● **What you are asked to do**:
From the data below, return the exact lines starting at the line containing "X66185714Y-106264285D01*" and ending at the line containing "X59900000Y-106264285D01*", both included, and nothing else.

(Plain-text engineering files)
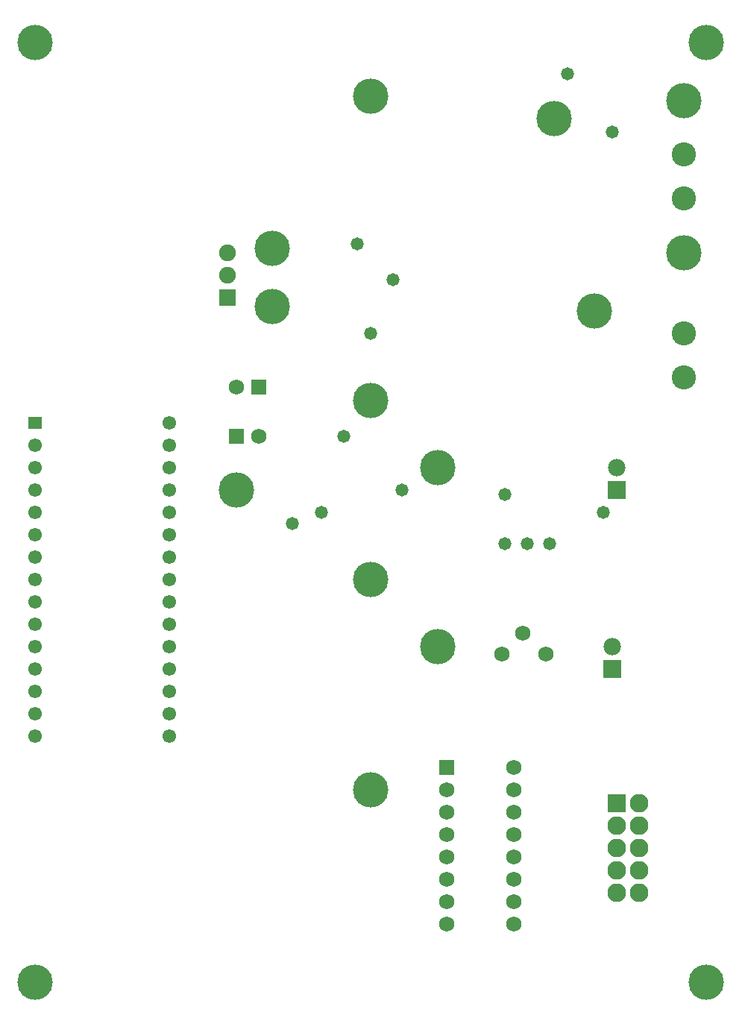
<source format=gbs>
G04 Layer_Color=8150272*
%FSLAX25Y25*%
%MOIN*%
G70*
G01*
G75*
%ADD83C,0.07493*%
%ADD84R,0.07493X0.07493*%
%ADD85R,0.06800X0.06800*%
%ADD86C,0.06800*%
%ADD87R,0.07887X0.07887*%
%ADD88C,0.07800*%
%ADD89C,0.15800*%
%ADD90C,0.05800*%
%ADD91R,0.08300X0.08300*%
%ADD92C,0.08300*%
%ADD93C,0.10800*%
%ADD94R,0.06300X0.05800*%
%ADD95O,0.06300X0.05800*%
D83*
X386000Y436000D02*
D03*
Y426000D02*
D03*
D84*
Y416000D02*
D03*
D85*
X390000Y354000D02*
D03*
X400000Y376000D02*
D03*
X484000Y206000D02*
D03*
D86*
X400000Y354000D02*
D03*
X390000Y376000D02*
D03*
X528185Y256500D02*
D03*
X518000Y266000D02*
D03*
X508500Y256500D02*
D03*
X484000Y196000D02*
D03*
Y186000D02*
D03*
Y176000D02*
D03*
Y166000D02*
D03*
Y156000D02*
D03*
Y146000D02*
D03*
Y136000D02*
D03*
X514000Y206000D02*
D03*
Y196000D02*
D03*
Y186000D02*
D03*
Y176000D02*
D03*
Y166000D02*
D03*
Y156000D02*
D03*
Y146000D02*
D03*
Y136000D02*
D03*
D87*
X560000Y330000D02*
D03*
X558000Y250000D02*
D03*
D88*
X560000Y340000D02*
D03*
X558000Y260000D02*
D03*
D89*
X390000Y330000D02*
D03*
X480000Y340000D02*
D03*
X450000Y196000D02*
D03*
X480000Y260000D02*
D03*
X450000Y506000D02*
D03*
X590000Y436000D02*
D03*
X532000Y496000D02*
D03*
X590000Y504000D02*
D03*
X550000Y410000D02*
D03*
X450000Y370000D02*
D03*
X406000Y412000D02*
D03*
Y438000D02*
D03*
X450000Y290000D02*
D03*
X600000Y110000D02*
D03*
X300000D02*
D03*
X600000Y530000D02*
D03*
X300000D02*
D03*
D90*
X510000Y306000D02*
D03*
X520000D02*
D03*
X530000D02*
D03*
X438000Y354000D02*
D03*
X428000Y320000D02*
D03*
X415000Y315000D02*
D03*
X450000Y400000D02*
D03*
X460000Y424000D02*
D03*
X444000Y440000D02*
D03*
X554000Y320000D02*
D03*
X510000Y328000D02*
D03*
X464000Y330000D02*
D03*
X538000Y516000D02*
D03*
X558000Y490000D02*
D03*
D91*
X560000Y190000D02*
D03*
D92*
X570000D02*
D03*
X560000Y180000D02*
D03*
X570000D02*
D03*
X560000Y170000D02*
D03*
X570000D02*
D03*
X560000Y160000D02*
D03*
X570000D02*
D03*
X560000Y150000D02*
D03*
X570000D02*
D03*
D93*
X590000Y460157D02*
D03*
Y479843D02*
D03*
Y380157D02*
D03*
Y399843D02*
D03*
D94*
X300000Y360000D02*
D03*
D95*
Y350000D02*
D03*
Y340000D02*
D03*
Y330000D02*
D03*
Y320000D02*
D03*
Y310000D02*
D03*
Y300000D02*
D03*
Y290000D02*
D03*
Y280000D02*
D03*
Y270000D02*
D03*
Y260000D02*
D03*
Y250000D02*
D03*
Y240000D02*
D03*
Y230000D02*
D03*
Y220000D02*
D03*
X360000Y360000D02*
D03*
Y350000D02*
D03*
Y340000D02*
D03*
Y330000D02*
D03*
Y320000D02*
D03*
Y310000D02*
D03*
Y300000D02*
D03*
Y290000D02*
D03*
Y280000D02*
D03*
Y270000D02*
D03*
Y260000D02*
D03*
Y250000D02*
D03*
Y240000D02*
D03*
Y230000D02*
D03*
Y220000D02*
D03*
M02*

</source>
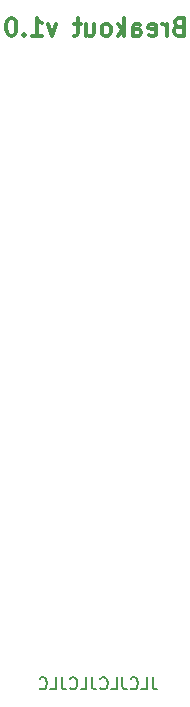
<source format=gbr>
%TF.GenerationSoftware,KiCad,Pcbnew,(6.0.11)*%
%TF.CreationDate,2023-01-29T15:19:43+00:00*%
%TF.ProjectId,Quadraphone_Breakout_Panel,51756164-7261-4706-986f-6e655f427265,rev?*%
%TF.SameCoordinates,Original*%
%TF.FileFunction,Legend,Bot*%
%TF.FilePolarity,Positive*%
%FSLAX46Y46*%
G04 Gerber Fmt 4.6, Leading zero omitted, Abs format (unit mm)*
G04 Created by KiCad (PCBNEW (6.0.11)) date 2023-01-29 15:19:43*
%MOMM*%
%LPD*%
G01*
G04 APERTURE LIST*
%ADD10C,0.300000*%
%ADD11C,0.150000*%
G04 APERTURE END LIST*
D10*
X66400000Y-106192857D02*
X66185714Y-106264285D01*
X66114285Y-106335714D01*
X66042857Y-106478571D01*
X66042857Y-106692857D01*
X66114285Y-106835714D01*
X66185714Y-106907142D01*
X66328571Y-106978571D01*
X66900000Y-106978571D01*
X66900000Y-105478571D01*
X66400000Y-105478571D01*
X66257142Y-105550000D01*
X66185714Y-105621428D01*
X66114285Y-105764285D01*
X66114285Y-105907142D01*
X66185714Y-106050000D01*
X66257142Y-106121428D01*
X66400000Y-106192857D01*
X66900000Y-106192857D01*
X65400000Y-106978571D02*
X65400000Y-105978571D01*
X65400000Y-106264285D02*
X65328571Y-106121428D01*
X65257142Y-106050000D01*
X65114285Y-105978571D01*
X64971428Y-105978571D01*
X63900000Y-106907142D02*
X64042857Y-106978571D01*
X64328571Y-106978571D01*
X64471428Y-106907142D01*
X64542857Y-106764285D01*
X64542857Y-106192857D01*
X64471428Y-106050000D01*
X64328571Y-105978571D01*
X64042857Y-105978571D01*
X63900000Y-106050000D01*
X63828571Y-106192857D01*
X63828571Y-106335714D01*
X64542857Y-106478571D01*
X62542857Y-106978571D02*
X62542857Y-106192857D01*
X62614285Y-106050000D01*
X62757142Y-105978571D01*
X63042857Y-105978571D01*
X63185714Y-106050000D01*
X62542857Y-106907142D02*
X62685714Y-106978571D01*
X63042857Y-106978571D01*
X63185714Y-106907142D01*
X63257142Y-106764285D01*
X63257142Y-106621428D01*
X63185714Y-106478571D01*
X63042857Y-106407142D01*
X62685714Y-106407142D01*
X62542857Y-106335714D01*
X61828571Y-106978571D02*
X61828571Y-105478571D01*
X61685714Y-106407142D02*
X61257142Y-106978571D01*
X61257142Y-105978571D02*
X61828571Y-106550000D01*
X60400000Y-106978571D02*
X60542857Y-106907142D01*
X60614285Y-106835714D01*
X60685714Y-106692857D01*
X60685714Y-106264285D01*
X60614285Y-106121428D01*
X60542857Y-106050000D01*
X60400000Y-105978571D01*
X60185714Y-105978571D01*
X60042857Y-106050000D01*
X59971428Y-106121428D01*
X59900000Y-106264285D01*
X59900000Y-106692857D01*
X59971428Y-106835714D01*
X60042857Y-106907142D01*
X60185714Y-106978571D01*
X60400000Y-106978571D01*
X58614285Y-105978571D02*
X58614285Y-106978571D01*
X59257142Y-105978571D02*
X59257142Y-106764285D01*
X59185714Y-106907142D01*
X59042857Y-106978571D01*
X58828571Y-106978571D01*
X58685714Y-106907142D01*
X58614285Y-106835714D01*
X58114285Y-105978571D02*
X57542857Y-105978571D01*
X57900000Y-105478571D02*
X57900000Y-106764285D01*
X57828571Y-106907142D01*
X57685714Y-106978571D01*
X57542857Y-106978571D01*
X56042857Y-105978571D02*
X55685714Y-106978571D01*
X55328571Y-105978571D01*
X53971428Y-106978571D02*
X54828571Y-106978571D01*
X54400000Y-106978571D02*
X54400000Y-105478571D01*
X54542857Y-105692857D01*
X54685714Y-105835714D01*
X54828571Y-105907142D01*
X53328571Y-106835714D02*
X53257142Y-106907142D01*
X53328571Y-106978571D01*
X53400000Y-106907142D01*
X53328571Y-106835714D01*
X53328571Y-106978571D01*
X52328571Y-105478571D02*
X52185714Y-105478571D01*
X52042857Y-105550000D01*
X51971428Y-105621428D01*
X51900000Y-105764285D01*
X51828571Y-106050000D01*
X51828571Y-106407142D01*
X51900000Y-106692857D01*
X51971428Y-106835714D01*
X52042857Y-106907142D01*
X52185714Y-106978571D01*
X52328571Y-106978571D01*
X52471428Y-106907142D01*
X52542857Y-106835714D01*
X52614285Y-106692857D01*
X52685714Y-106407142D01*
X52685714Y-106050000D01*
X52614285Y-105764285D01*
X52542857Y-105621428D01*
X52471428Y-105550000D01*
X52328571Y-105478571D01*
D11*
X64219047Y-161302380D02*
X64219047Y-162016666D01*
X64266666Y-162159523D01*
X64361904Y-162254761D01*
X64504761Y-162302380D01*
X64600000Y-162302380D01*
X63266666Y-162302380D02*
X63742857Y-162302380D01*
X63742857Y-161302380D01*
X62361904Y-162207142D02*
X62409523Y-162254761D01*
X62552380Y-162302380D01*
X62647619Y-162302380D01*
X62790476Y-162254761D01*
X62885714Y-162159523D01*
X62933333Y-162064285D01*
X62980952Y-161873809D01*
X62980952Y-161730952D01*
X62933333Y-161540476D01*
X62885714Y-161445238D01*
X62790476Y-161350000D01*
X62647619Y-161302380D01*
X62552380Y-161302380D01*
X62409523Y-161350000D01*
X62361904Y-161397619D01*
X61647619Y-161302380D02*
X61647619Y-162016666D01*
X61695238Y-162159523D01*
X61790476Y-162254761D01*
X61933333Y-162302380D01*
X62028571Y-162302380D01*
X60695238Y-162302380D02*
X61171428Y-162302380D01*
X61171428Y-161302380D01*
X59790476Y-162207142D02*
X59838095Y-162254761D01*
X59980952Y-162302380D01*
X60076190Y-162302380D01*
X60219047Y-162254761D01*
X60314285Y-162159523D01*
X60361904Y-162064285D01*
X60409523Y-161873809D01*
X60409523Y-161730952D01*
X60361904Y-161540476D01*
X60314285Y-161445238D01*
X60219047Y-161350000D01*
X60076190Y-161302380D01*
X59980952Y-161302380D01*
X59838095Y-161350000D01*
X59790476Y-161397619D01*
X59076190Y-161302380D02*
X59076190Y-162016666D01*
X59123809Y-162159523D01*
X59219047Y-162254761D01*
X59361904Y-162302380D01*
X59457142Y-162302380D01*
X58123809Y-162302380D02*
X58600000Y-162302380D01*
X58600000Y-161302380D01*
X57219047Y-162207142D02*
X57266666Y-162254761D01*
X57409523Y-162302380D01*
X57504761Y-162302380D01*
X57647619Y-162254761D01*
X57742857Y-162159523D01*
X57790476Y-162064285D01*
X57838095Y-161873809D01*
X57838095Y-161730952D01*
X57790476Y-161540476D01*
X57742857Y-161445238D01*
X57647619Y-161350000D01*
X57504761Y-161302380D01*
X57409523Y-161302380D01*
X57266666Y-161350000D01*
X57219047Y-161397619D01*
X56504761Y-161302380D02*
X56504761Y-162016666D01*
X56552380Y-162159523D01*
X56647619Y-162254761D01*
X56790476Y-162302380D01*
X56885714Y-162302380D01*
X55552380Y-162302380D02*
X56028571Y-162302380D01*
X56028571Y-161302380D01*
X54647619Y-162207142D02*
X54695238Y-162254761D01*
X54838095Y-162302380D01*
X54933333Y-162302380D01*
X55076190Y-162254761D01*
X55171428Y-162159523D01*
X55219047Y-162064285D01*
X55266666Y-161873809D01*
X55266666Y-161730952D01*
X55219047Y-161540476D01*
X55171428Y-161445238D01*
X55076190Y-161350000D01*
X54933333Y-161302380D01*
X54838095Y-161302380D01*
X54695238Y-161350000D01*
X54647619Y-161397619D01*
M02*

</source>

● **Answer section**:
X66185714Y-106264285D01*
X66114285Y-106335714D01*
X66042857Y-106478571D01*
X66042857Y-106692857D01*
X66114285Y-106835714D01*
X66185714Y-106907142D01*
X66328571Y-106978571D01*
X66900000Y-106978571D01*
X66900000Y-105478571D01*
X66400000Y-105478571D01*
X66257142Y-105550000D01*
X66185714Y-105621428D01*
X66114285Y-105764285D01*
X66114285Y-105907142D01*
X66185714Y-106050000D01*
X66257142Y-106121428D01*
X66400000Y-106192857D01*
X66900000Y-106192857D01*
X65400000Y-106978571D02*
X65400000Y-105978571D01*
X65400000Y-106264285D02*
X65328571Y-106121428D01*
X65257142Y-106050000D01*
X65114285Y-105978571D01*
X64971428Y-105978571D01*
X63900000Y-106907142D02*
X64042857Y-106978571D01*
X64328571Y-106978571D01*
X64471428Y-106907142D01*
X64542857Y-106764285D01*
X64542857Y-106192857D01*
X64471428Y-106050000D01*
X64328571Y-105978571D01*
X64042857Y-105978571D01*
X63900000Y-106050000D01*
X63828571Y-106192857D01*
X63828571Y-106335714D01*
X64542857Y-106478571D01*
X62542857Y-106978571D02*
X62542857Y-106192857D01*
X62614285Y-106050000D01*
X62757142Y-105978571D01*
X63042857Y-105978571D01*
X63185714Y-106050000D01*
X62542857Y-106907142D02*
X62685714Y-106978571D01*
X63042857Y-106978571D01*
X63185714Y-106907142D01*
X63257142Y-106764285D01*
X63257142Y-106621428D01*
X63185714Y-106478571D01*
X63042857Y-106407142D01*
X62685714Y-106407142D01*
X62542857Y-106335714D01*
X61828571Y-106978571D02*
X61828571Y-105478571D01*
X61685714Y-106407142D02*
X61257142Y-106978571D01*
X61257142Y-105978571D02*
X61828571Y-106550000D01*
X60400000Y-106978571D02*
X60542857Y-106907142D01*
X60614285Y-106835714D01*
X60685714Y-106692857D01*
X60685714Y-106264285D01*
X60614285Y-106121428D01*
X60542857Y-106050000D01*
X60400000Y-105978571D01*
X60185714Y-105978571D01*
X60042857Y-106050000D01*
X59971428Y-106121428D01*
X59900000Y-106264285D01*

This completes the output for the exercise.